How do I figure out how to be the bully in the group? Do now I have to shame others to conformity?  Or do I just need to stand up for myself and show the rest of the group that there is in fact another choice.  If I stand up do I persuade maybe the person beside me to go against the bully too?  Does that maybe start a chain reaction and more and more of the participants stray from the bully’s opinion to the other opinion that they can’t believe anyone had the balls to say out loud? I just realized that is a very sexist saying, honestly like you need balls to do something bold and brave. For me it’s about what makes the most sense for society.  Does it make sense to look at people with mental health issues as weak and undeserving of their accomplishments because they have what they have? Does it make sense to shame these people to death?

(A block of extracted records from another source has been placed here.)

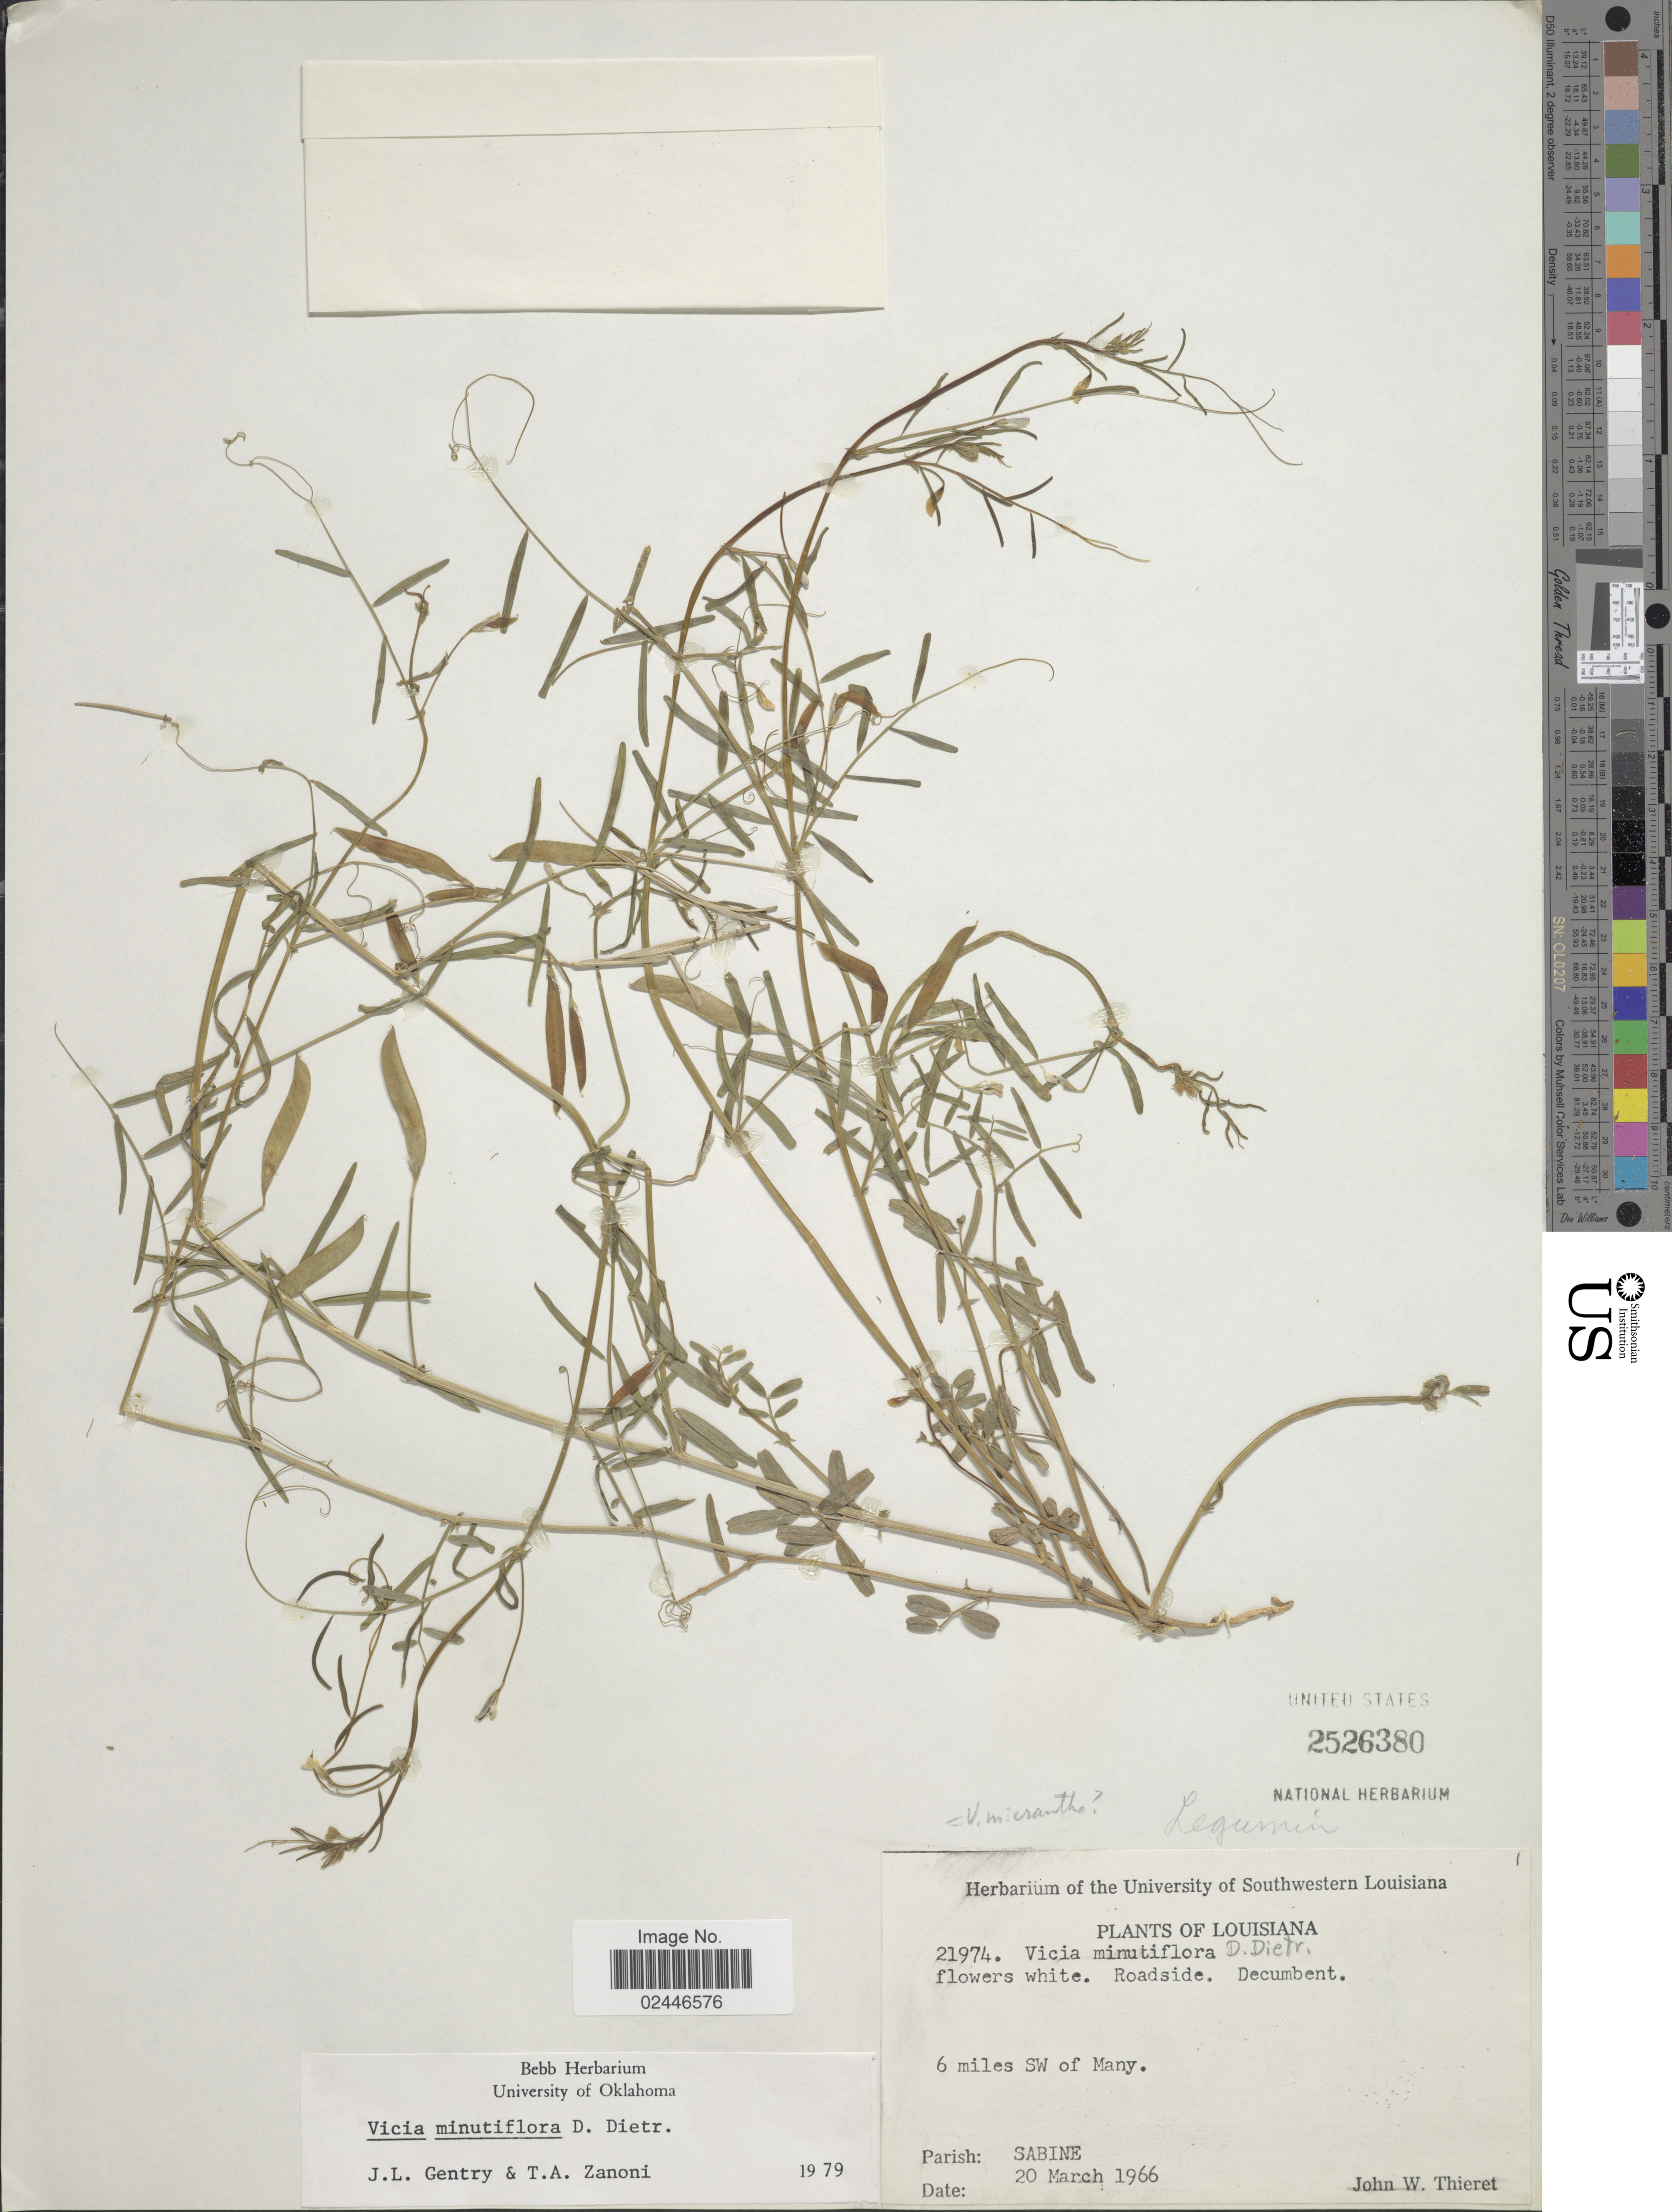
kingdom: Plantae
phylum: Tracheophyta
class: Magnoliopsida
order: Fabales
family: Fabaceae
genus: Vicia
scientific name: Vicia minutiflora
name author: D. Dietr.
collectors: J. W. Thieret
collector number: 21974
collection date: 1966-03-20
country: United States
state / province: Louisiana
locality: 6 miles SW of Many, Parish: Sabine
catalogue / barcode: US 2526380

Wouldn’t it make more sense for the portion of the population like me to shout out that we are not weak, we are not undeserving or undesirable, we are not losers and we are not shameful secrets to hide away.  We are in fact the opposite, we are empathetic, caring, kind, creative and smart and we deserve the same respect as anyone else, maybe we are even in fact super in some way.  We are super writers, dancers, singers, athletes, physicists, artists, and caring sons and daughters we just happen to have disease that others do not and maybe we are not “normal” but maybe we are even better than normal instead of less than normal.  Possibly our souls have been through so much that they have a heightened sense of both darkness and light. The learnings that they are in the world to learn is how to turn others darkness into light and you likely have to be super “normal’ in order to do that! I’d rather turn one darkness into light then keep us all in darkness.  Even the dimmest stars are still stars and their contribution helps light up the sky.  Imagine how bright the world would be if we all helped the dimmer stars to shine brighter when they needed a spark.